GOAL: Recast the rows below as a two-column CSV with the headers input and output, one line for each row. Put the row's text in the first column and its answer in the second, each as a single quoted field with line breaks turned into spaces, and leave out the pictures.
____ SUPPLIED INFORMATION
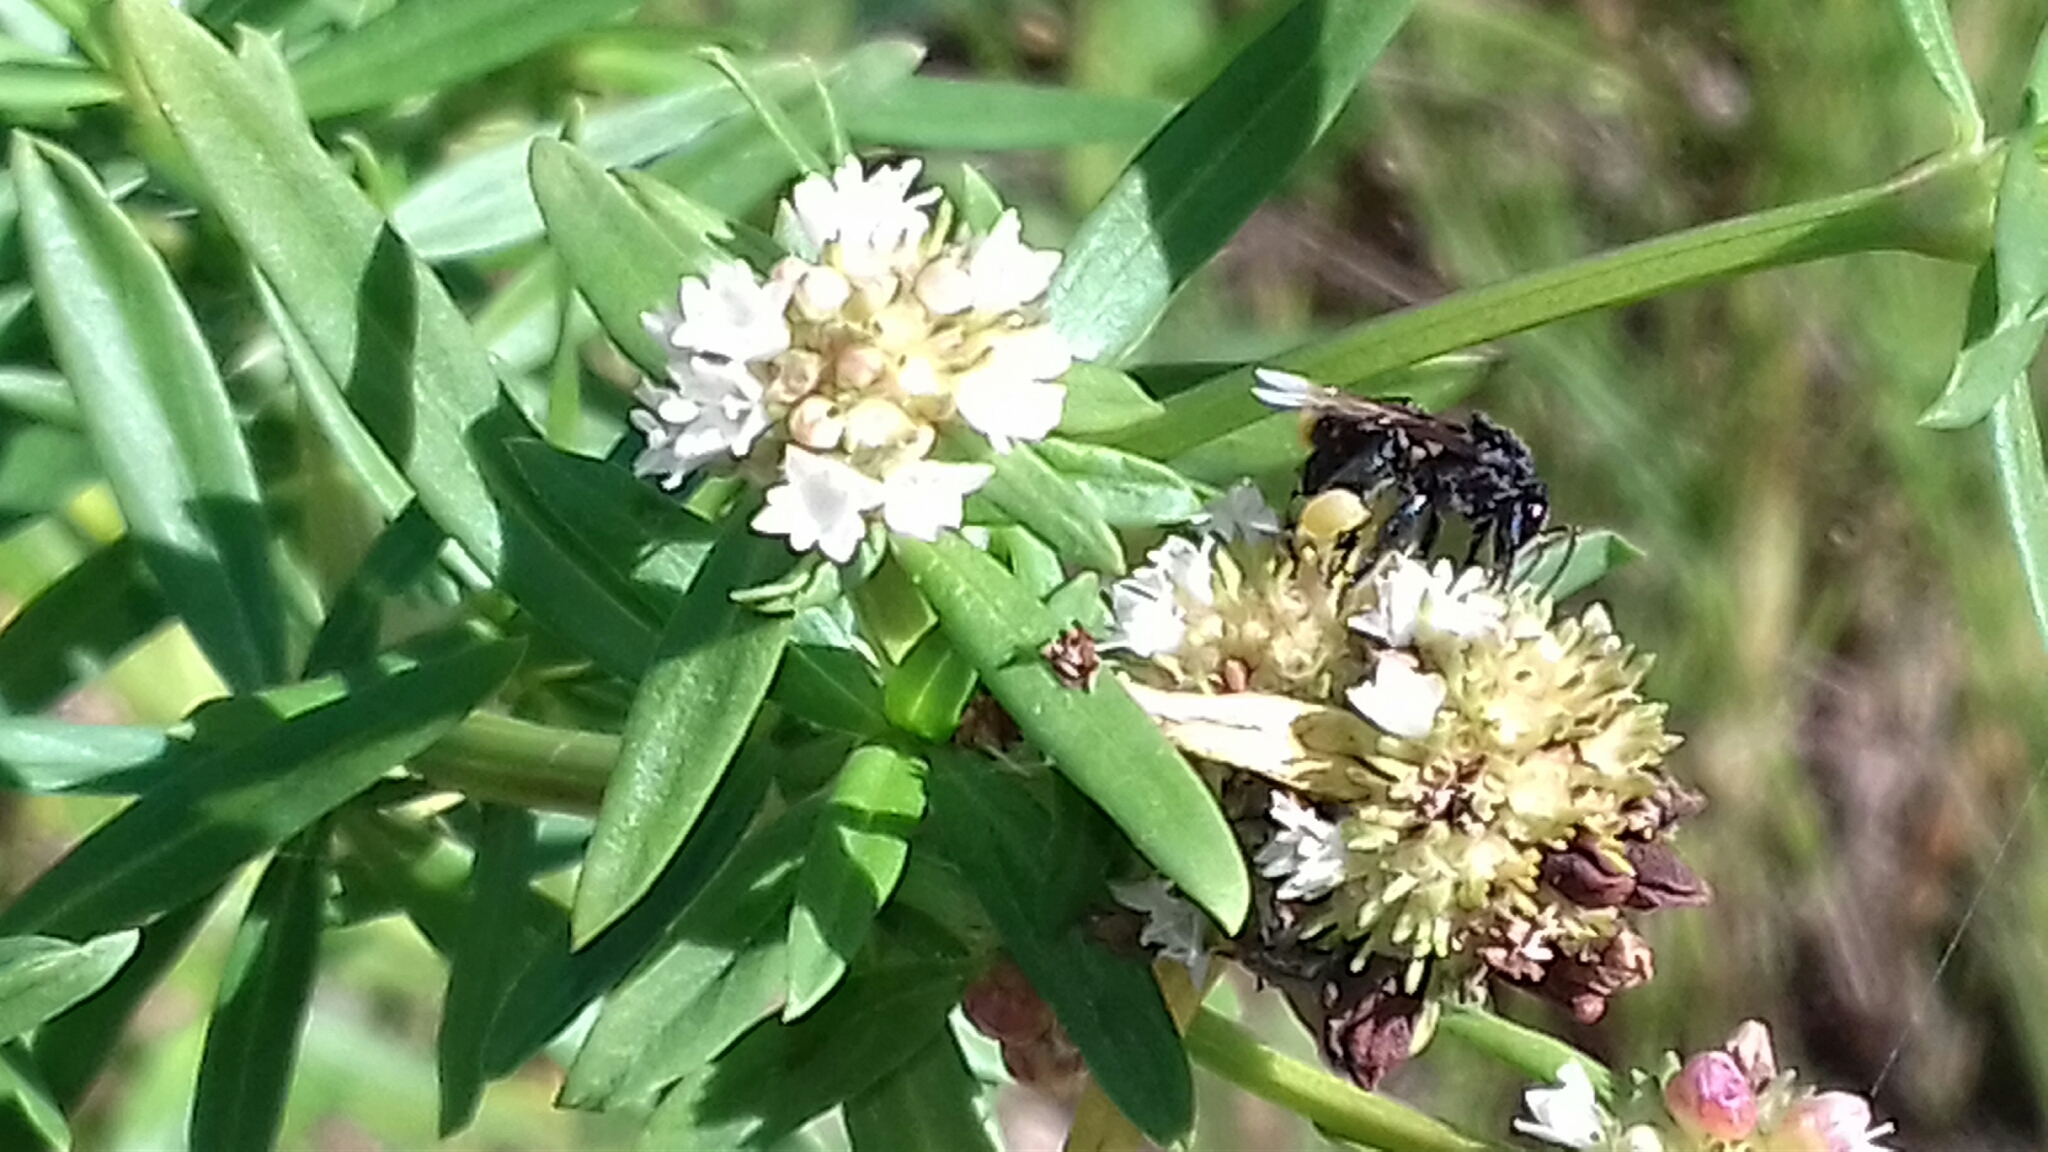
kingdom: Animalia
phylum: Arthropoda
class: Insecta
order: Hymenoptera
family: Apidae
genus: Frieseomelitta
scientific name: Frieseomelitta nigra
________
ANSWER TO THE EXERCISE:
input,output
"kingdom:","Animalia"
"phylum:","Arthropoda"
"class:","Insecta"
"order:","Hymenoptera"
"family:","Apidae"
"genus:","Frieseomelitta"
"scientific name:","Frieseomelitta nigra"